Whatever the explanation, it is now easily explored from Inverness via the Kessock Bridge, which spans the narrows between the Beauly and Inverness firths, and its modest towns are places of some charm. Fortrose’s cathedral has the red sandstone ruins of a church founded by David I for the see of Ross, and Rosemarkie directs walkers beyond its golf course to Chanonry Point, with a stirring view across the firth to Fort George.

According to tradition Scotland’s most famous prophet met an ugly death at Chanonry Point. Among other prophecies, the building of the Caledonian Canal was anticipated by the Brahan Seer when he predicted that lull-rigged ships will be seen sailing at the back of Tomnahurich’. But when he incautiously told the Countess of Seaforth that he could see her absent husband in the arms of a French woman she had him burnt in a barrel of tar.

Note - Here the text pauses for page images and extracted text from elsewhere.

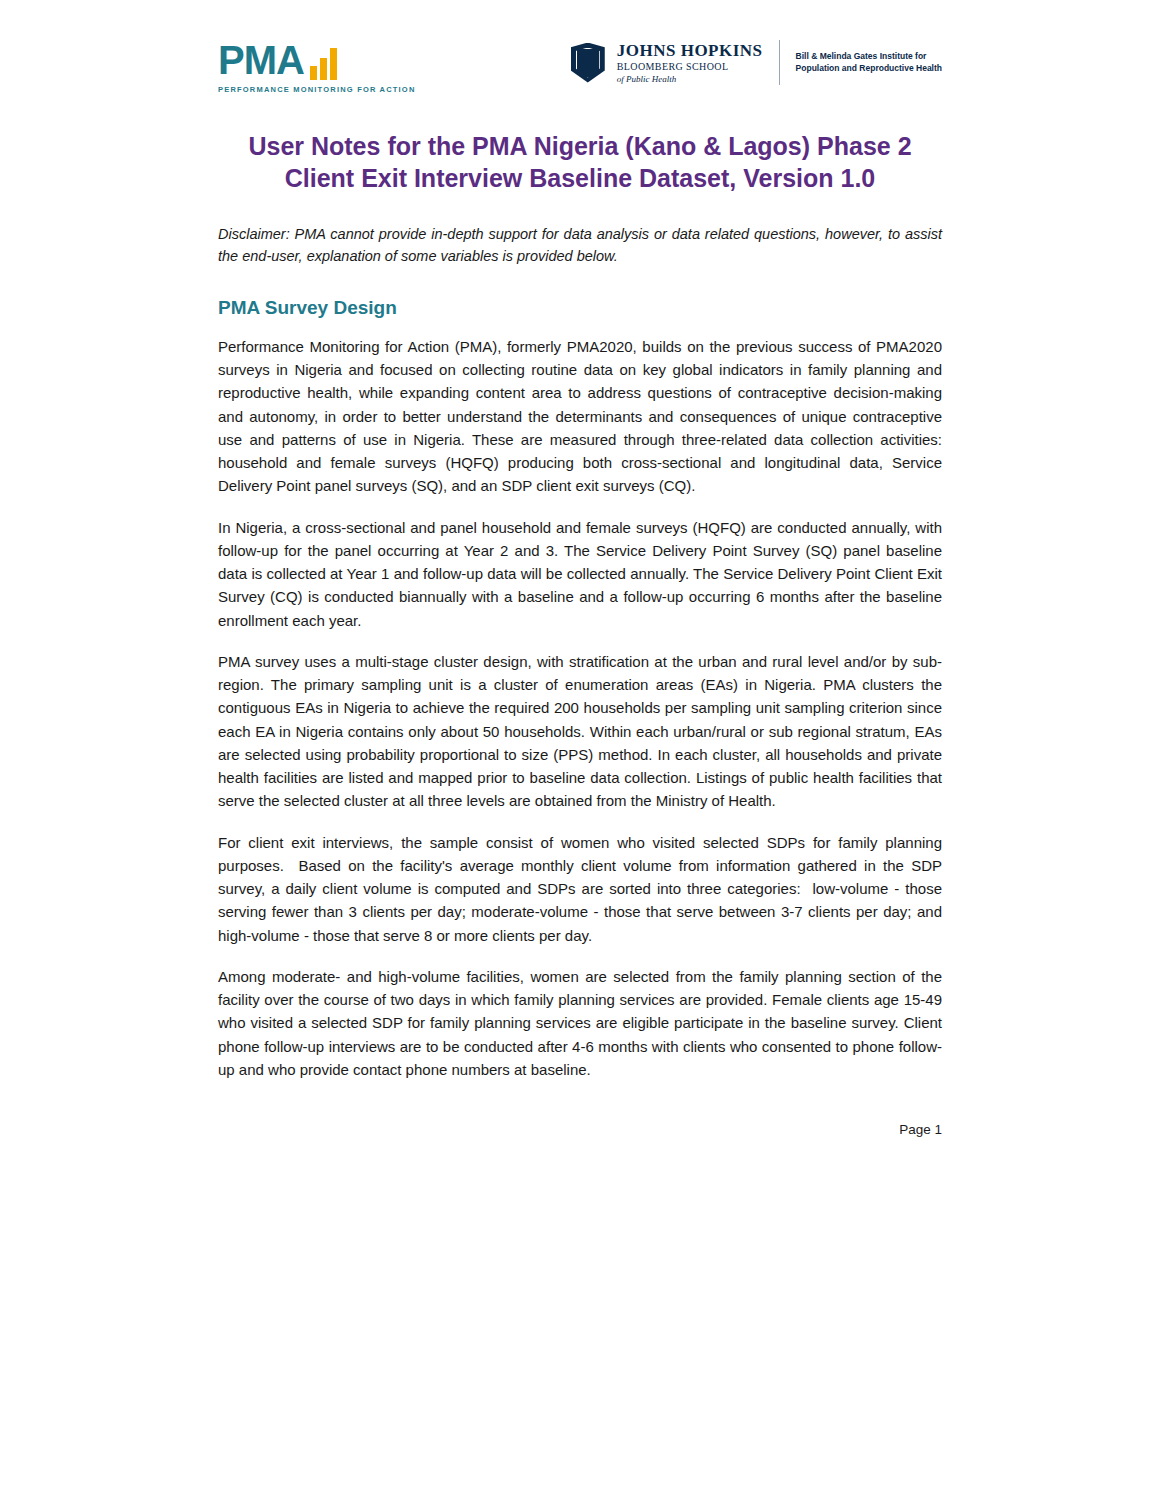PMA
Performance Monitoring for Action
JOHNS HOPKINS
BLOOMBERG SCHOOL
of Public Health
Bill & Melinda Gates Institute for
Population and Reproductive Health
User Notes for the PMA Nigeria (Kano & Lagos) Phase 2 Client Exit Interview Baseline Dataset, Version 1.0
Disclaimer: PMA cannot provide in-depth support for data analysis or data related questions, however, to assist the end-user, explanation of some variables is provided below.
PMA Survey Design
Performance Monitoring for Action (PMA), formerly PMA2020, builds on the previous success of PMA2020 surveys in Nigeria and focused on collecting routine data on key global indicators in family planning and reproductive health, while expanding content area to address questions of contraceptive decision-making and autonomy, in order to better understand the determinants and consequences of unique contraceptive use and patterns of use in Nigeria. These are measured through three-related data collection activities: household and female surveys (HQFQ) producing both cross-sectional and longitudinal data, Service Delivery Point panel surveys (SQ), and an SDP client exit surveys (CQ).
In Nigeria, a cross-sectional and panel household and female surveys (HQFQ) are conducted annually, with follow-up for the panel occurring at Year 2 and 3. The Service Delivery Point Survey (SQ) panel baseline data is collected at Year 1 and follow-up data will be collected annually. The Service Delivery Point Client Exit Survey (CQ) is conducted biannually with a baseline and a follow-up occurring 6 months after the baseline enrollment each year.
PMA survey uses a multi-stage cluster design, with stratification at the urban and rural level and/or by sub-region. The primary sampling unit is a cluster of enumeration areas (EAs) in Nigeria. PMA clusters the contiguous EAs in Nigeria to achieve the required 200 households per sampling unit sampling criterion since each EA in Nigeria contains only about 50 households. Within each urban/rural or sub regional stratum, EAs are selected using probability proportional to size (PPS) method. In each cluster, all households and private health facilities are listed and mapped prior to baseline data collection. Listings of public health facilities that serve the selected cluster at all three levels are obtained from the Ministry of Health.
For client exit interviews, the sample consist of women who visited selected SDPs for family planning purposes. Based on the facility's average monthly client volume from information gathered in the SDP survey, a daily client volume is computed and SDPs are sorted into three categories: low-volume - those serving fewer than 3 clients per day; moderate-volume - those that serve between 3-7 clients per day; and high-volume - those that serve 8 or more clients per day.
Among moderate- and high-volume facilities, women are selected from the family planning section of the facility over the course of two days in which family planning services are provided. Female clients age 15-49 who visited a selected SDP for family planning services are eligible participate in the baseline survey. Client phone follow-up interviews are to be conducted after 4-6 months with clients who consented to phone follow-up and who provide contact phone numbers at baseline.
Page 1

From the Black Isle it’s no great step to the former spa town of Strathpeffer, whose sulphur springs have left it endowed with something of the elegance and prosperity it enjoyed in the nineteenth century. Its wide street, grand hotels, gardens and pump room (which opened in 1820 and offered `low-pressure subthermal reclining manipulation douche’) will seem familiar to connoisseurs of spa towns, and its low-key Highland setting has even prompted some imaginative commentators to compare it to an Indian hill station.